Nets lose after drubbing by Bulls, Zach LaVine in fourth quarter
The Nets may have swapped out their coach, but their coach isn’t the one playing the games.
Hours after the team parted ways with Steve Nash, putting in place interim coach Jacque Vaughn, the Nets suffered a fourth-quarter collapse, losing to the Bulls, 108-99, at Barclays Center, dropping them to 2-6.
The Nets, who squandered a 24-point lead the day before but held on, squandered a 12-point third-quarter lead Tuesday and faltered, as Zach LaVine took off for 20 of his 29 points in a fourth quarter where the Bulls outscored the Nets, 31-19. The Bulls held the embattled Kyrie Irving to 0-for-7 with no points in the first three quarters before Irving finished with four.

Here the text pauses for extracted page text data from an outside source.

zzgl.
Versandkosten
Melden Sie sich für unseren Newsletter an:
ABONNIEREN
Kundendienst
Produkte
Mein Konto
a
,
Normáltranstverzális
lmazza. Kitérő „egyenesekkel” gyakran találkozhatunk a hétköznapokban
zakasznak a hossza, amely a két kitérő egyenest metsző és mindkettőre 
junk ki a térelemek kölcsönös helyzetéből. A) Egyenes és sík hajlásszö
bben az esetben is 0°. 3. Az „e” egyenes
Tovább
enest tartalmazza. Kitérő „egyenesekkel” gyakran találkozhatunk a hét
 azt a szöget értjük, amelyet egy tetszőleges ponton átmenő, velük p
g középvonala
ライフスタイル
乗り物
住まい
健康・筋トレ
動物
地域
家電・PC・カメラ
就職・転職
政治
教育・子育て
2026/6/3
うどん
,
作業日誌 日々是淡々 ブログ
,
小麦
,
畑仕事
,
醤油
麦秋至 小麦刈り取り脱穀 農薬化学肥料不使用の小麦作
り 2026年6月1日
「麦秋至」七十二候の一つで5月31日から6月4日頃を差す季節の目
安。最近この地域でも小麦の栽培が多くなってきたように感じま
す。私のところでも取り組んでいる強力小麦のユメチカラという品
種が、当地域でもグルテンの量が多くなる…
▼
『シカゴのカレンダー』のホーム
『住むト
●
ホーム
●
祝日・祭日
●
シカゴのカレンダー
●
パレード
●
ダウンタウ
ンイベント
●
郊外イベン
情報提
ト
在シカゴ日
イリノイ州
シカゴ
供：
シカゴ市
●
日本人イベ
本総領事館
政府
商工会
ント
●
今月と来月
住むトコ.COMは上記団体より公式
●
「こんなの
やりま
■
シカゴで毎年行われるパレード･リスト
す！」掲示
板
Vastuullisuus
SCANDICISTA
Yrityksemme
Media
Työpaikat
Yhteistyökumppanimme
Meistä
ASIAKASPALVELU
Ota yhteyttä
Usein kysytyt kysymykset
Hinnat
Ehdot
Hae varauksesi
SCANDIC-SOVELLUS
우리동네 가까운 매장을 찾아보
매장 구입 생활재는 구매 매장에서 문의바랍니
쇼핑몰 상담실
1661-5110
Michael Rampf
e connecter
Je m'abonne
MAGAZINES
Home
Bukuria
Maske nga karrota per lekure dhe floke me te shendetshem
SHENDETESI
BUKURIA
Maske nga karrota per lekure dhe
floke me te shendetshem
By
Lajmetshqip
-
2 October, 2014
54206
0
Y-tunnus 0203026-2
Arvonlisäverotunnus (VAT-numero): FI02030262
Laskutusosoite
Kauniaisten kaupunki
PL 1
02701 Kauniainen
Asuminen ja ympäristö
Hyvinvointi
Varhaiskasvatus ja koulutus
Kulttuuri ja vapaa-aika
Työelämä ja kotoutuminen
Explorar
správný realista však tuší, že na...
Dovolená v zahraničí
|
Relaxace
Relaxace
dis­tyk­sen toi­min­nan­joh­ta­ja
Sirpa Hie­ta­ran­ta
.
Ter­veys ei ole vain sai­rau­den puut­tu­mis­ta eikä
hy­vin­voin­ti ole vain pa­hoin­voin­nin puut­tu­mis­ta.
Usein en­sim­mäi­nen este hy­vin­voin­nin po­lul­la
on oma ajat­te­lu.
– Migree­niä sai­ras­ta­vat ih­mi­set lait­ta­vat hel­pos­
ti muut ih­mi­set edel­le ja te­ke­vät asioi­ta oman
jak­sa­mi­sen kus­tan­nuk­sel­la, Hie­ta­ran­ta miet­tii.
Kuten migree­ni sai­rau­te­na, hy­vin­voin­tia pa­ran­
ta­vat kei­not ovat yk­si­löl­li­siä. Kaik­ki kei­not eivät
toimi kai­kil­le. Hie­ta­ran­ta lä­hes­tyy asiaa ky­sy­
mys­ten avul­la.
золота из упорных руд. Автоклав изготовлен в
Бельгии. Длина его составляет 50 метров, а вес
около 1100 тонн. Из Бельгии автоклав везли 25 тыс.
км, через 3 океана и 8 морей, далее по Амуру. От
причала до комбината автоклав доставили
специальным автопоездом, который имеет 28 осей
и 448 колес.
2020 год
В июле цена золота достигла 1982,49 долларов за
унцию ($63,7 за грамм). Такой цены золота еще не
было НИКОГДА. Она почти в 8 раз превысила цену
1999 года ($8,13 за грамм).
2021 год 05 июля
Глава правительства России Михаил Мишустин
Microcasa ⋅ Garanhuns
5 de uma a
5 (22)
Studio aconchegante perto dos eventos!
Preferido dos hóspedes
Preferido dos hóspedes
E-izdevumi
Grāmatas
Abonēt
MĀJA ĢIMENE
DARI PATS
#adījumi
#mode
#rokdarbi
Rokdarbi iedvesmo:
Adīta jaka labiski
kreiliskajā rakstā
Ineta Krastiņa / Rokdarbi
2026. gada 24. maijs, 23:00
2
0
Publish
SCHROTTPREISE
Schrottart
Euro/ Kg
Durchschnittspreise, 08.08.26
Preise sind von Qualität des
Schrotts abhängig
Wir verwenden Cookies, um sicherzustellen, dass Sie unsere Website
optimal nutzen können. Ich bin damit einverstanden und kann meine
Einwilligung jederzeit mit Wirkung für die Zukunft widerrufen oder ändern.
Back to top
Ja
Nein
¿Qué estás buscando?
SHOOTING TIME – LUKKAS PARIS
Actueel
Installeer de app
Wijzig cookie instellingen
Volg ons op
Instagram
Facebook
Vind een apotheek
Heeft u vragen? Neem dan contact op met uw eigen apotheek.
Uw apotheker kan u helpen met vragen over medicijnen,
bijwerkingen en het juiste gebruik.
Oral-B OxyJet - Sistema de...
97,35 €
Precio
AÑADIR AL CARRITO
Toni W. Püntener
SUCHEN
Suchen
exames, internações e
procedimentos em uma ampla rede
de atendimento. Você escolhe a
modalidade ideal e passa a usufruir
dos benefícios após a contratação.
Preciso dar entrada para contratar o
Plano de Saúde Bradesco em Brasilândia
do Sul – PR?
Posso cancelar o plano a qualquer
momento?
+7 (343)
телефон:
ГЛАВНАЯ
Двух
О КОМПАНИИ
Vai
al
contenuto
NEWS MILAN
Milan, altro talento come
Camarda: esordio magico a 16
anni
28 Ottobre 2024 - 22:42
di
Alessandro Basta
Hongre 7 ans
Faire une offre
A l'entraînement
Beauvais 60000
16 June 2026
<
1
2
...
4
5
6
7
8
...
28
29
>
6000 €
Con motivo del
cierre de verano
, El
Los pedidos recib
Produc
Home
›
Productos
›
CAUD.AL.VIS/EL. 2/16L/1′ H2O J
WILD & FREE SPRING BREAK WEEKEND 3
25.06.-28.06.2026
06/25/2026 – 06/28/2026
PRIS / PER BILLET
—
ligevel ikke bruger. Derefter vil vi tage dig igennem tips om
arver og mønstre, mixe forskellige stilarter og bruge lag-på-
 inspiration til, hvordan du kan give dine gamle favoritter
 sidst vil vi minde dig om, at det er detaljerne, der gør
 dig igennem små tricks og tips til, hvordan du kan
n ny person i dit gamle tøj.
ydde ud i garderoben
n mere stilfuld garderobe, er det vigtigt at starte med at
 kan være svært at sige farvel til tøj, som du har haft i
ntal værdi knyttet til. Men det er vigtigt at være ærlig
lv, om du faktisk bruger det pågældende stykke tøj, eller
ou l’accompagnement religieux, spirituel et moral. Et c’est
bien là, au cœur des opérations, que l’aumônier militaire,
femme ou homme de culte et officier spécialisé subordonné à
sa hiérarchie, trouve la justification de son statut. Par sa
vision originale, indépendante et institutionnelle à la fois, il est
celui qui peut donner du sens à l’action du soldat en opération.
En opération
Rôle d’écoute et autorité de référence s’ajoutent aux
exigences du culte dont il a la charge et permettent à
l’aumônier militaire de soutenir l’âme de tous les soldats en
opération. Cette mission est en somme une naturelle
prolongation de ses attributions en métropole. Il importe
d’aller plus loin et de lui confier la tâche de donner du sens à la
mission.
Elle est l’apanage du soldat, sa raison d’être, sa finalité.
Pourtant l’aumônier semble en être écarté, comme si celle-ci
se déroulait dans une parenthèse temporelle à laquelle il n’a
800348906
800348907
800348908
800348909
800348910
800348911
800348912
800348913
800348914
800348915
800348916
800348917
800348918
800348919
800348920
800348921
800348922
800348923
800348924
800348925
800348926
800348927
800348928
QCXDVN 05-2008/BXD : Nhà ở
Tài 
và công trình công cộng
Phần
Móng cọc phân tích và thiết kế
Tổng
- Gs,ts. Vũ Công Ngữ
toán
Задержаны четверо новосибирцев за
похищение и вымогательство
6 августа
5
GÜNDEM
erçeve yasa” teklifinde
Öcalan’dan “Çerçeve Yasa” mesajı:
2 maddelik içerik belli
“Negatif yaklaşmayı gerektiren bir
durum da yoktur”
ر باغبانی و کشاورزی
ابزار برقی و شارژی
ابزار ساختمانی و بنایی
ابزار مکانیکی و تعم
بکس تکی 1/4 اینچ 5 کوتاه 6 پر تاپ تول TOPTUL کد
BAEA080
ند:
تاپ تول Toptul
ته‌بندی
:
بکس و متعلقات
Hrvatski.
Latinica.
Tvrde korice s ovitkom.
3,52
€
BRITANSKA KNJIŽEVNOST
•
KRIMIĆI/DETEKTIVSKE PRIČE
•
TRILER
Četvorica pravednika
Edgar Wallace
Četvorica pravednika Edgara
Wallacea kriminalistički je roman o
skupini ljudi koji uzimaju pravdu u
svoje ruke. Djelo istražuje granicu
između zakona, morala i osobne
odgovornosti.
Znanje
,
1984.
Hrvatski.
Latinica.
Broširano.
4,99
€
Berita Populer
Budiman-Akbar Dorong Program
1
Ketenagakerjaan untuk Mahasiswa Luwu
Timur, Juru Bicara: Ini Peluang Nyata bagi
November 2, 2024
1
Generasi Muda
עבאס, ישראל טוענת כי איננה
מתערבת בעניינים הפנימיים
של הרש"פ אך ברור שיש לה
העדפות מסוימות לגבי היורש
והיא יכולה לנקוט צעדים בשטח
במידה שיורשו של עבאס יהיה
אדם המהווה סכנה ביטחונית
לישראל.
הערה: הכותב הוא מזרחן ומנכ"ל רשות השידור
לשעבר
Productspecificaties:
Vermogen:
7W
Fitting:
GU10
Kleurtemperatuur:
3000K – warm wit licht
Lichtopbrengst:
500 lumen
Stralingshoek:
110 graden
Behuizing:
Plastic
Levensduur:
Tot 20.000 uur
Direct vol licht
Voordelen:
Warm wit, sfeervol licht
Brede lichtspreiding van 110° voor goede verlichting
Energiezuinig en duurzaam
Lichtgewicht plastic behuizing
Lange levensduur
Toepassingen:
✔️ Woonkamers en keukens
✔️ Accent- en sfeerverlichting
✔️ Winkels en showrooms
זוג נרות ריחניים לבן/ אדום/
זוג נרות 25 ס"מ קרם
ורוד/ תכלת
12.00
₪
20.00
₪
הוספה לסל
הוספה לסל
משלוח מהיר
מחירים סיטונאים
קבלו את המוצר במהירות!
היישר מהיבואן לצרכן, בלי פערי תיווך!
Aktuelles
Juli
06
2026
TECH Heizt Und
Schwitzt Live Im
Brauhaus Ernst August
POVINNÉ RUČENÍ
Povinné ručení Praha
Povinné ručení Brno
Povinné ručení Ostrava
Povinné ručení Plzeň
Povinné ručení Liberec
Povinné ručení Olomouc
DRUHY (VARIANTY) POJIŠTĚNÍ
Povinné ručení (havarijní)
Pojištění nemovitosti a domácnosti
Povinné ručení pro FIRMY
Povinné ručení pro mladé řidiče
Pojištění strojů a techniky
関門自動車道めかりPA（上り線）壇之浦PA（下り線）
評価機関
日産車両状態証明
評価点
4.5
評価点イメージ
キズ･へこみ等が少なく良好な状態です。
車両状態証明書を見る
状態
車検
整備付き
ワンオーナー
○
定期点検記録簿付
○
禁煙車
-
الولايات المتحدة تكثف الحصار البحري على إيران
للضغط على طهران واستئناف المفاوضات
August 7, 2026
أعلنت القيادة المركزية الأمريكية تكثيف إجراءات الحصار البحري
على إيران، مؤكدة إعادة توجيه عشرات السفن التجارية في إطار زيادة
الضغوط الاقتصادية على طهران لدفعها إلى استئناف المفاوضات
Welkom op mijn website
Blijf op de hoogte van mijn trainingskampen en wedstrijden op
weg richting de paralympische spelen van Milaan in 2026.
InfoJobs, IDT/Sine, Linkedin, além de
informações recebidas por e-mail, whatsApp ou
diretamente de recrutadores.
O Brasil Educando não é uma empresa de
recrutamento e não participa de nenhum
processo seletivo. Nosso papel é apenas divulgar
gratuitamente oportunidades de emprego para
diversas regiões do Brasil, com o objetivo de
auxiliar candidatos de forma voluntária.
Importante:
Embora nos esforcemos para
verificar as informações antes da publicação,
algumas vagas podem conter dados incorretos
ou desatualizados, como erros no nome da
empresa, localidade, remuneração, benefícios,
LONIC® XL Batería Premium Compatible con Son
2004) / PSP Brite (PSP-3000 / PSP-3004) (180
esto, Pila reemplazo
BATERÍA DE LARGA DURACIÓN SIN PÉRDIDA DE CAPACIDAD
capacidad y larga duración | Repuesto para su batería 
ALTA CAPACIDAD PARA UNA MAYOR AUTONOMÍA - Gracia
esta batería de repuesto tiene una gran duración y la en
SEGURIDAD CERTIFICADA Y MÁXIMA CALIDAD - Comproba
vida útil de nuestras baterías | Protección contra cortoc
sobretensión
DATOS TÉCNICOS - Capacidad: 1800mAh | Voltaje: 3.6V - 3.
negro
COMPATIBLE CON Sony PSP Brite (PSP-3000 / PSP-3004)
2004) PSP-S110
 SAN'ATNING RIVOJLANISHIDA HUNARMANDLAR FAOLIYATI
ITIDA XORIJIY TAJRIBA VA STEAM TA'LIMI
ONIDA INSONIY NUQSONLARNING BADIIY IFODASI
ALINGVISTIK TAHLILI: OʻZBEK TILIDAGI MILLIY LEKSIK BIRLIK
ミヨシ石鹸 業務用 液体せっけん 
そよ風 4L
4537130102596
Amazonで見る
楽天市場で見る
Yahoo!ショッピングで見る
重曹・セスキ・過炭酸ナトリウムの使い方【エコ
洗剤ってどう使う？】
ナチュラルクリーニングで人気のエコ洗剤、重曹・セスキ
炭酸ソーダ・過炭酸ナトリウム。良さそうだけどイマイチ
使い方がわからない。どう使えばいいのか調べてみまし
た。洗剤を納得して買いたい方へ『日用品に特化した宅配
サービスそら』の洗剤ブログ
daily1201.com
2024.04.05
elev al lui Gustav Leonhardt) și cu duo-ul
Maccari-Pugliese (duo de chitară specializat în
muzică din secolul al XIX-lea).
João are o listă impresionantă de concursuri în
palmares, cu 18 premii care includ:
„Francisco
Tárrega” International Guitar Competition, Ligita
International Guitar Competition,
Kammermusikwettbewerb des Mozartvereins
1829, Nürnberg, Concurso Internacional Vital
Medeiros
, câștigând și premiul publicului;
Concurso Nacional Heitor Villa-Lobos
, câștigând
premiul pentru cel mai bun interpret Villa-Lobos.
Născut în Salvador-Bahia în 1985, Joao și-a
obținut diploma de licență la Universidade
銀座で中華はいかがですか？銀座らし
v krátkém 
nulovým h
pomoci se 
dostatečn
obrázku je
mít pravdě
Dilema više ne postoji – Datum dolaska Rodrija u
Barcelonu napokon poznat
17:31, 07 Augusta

“The message I told the guys afterwards is no excuses,” Vaughn said when asked of the week’s volatility, headlined by the continued Irving controversy “This is what we do for a living and we signed up for it.”
Kevin Durant finished with 32 points, 20 coming in the first half. Royce O’Neal matched a career high with 20 points. The Nets committed four of their 17 turnovers in the fourth quarter, and allowed 24 points on turnovers.
“Every night I’m guarded by five players, so I’m going to turn the ball over,” said Durant, who had six. “I’m trying to be aggressive and trying to create stuff. The whole team is going to guard me throughout the whole season, so get used to the turnovers.”
Alex Caruso hit a three with 7:52 left to give the Bulls an 89-88 lead as part of a 17-2 run that featured back-to-back left-wing threes from LaVine. They went up by as many as 11 with 4:57 to go. LaVine kicked in another three with a little less than three minutes left to make it 106-94.
A 10-2 run early in the second quarter, capped by O’Neale’s driving layup with 7:39 left helped pace the Nets to a 58-52 lead at halftime. That, though, proved relatively short-lived, as the Bulls cobbled together a consistent attack, outscoring the Nets 25-22 in the third quarter and drawing to within 80-77 on DeMar DeRozan’s fadeaway jumper with time expiring in the frame. LaVine scored four straight points to open the fourth, leading the Bulls on an 8-0 run and their first lead since late in the first quarter.
Irving’s baseline layup with 10:20 left were his first points of the game, and helped the Nets briefly reclaim the lead, but that wasn’t nearly enough to quash an electric LaVine.
“He was making shots,” Joe Harris said of LaVine. “He was getting downhill on different plays to get to the line and we just collectively didn’t do a good enough job defensively to close out the game.”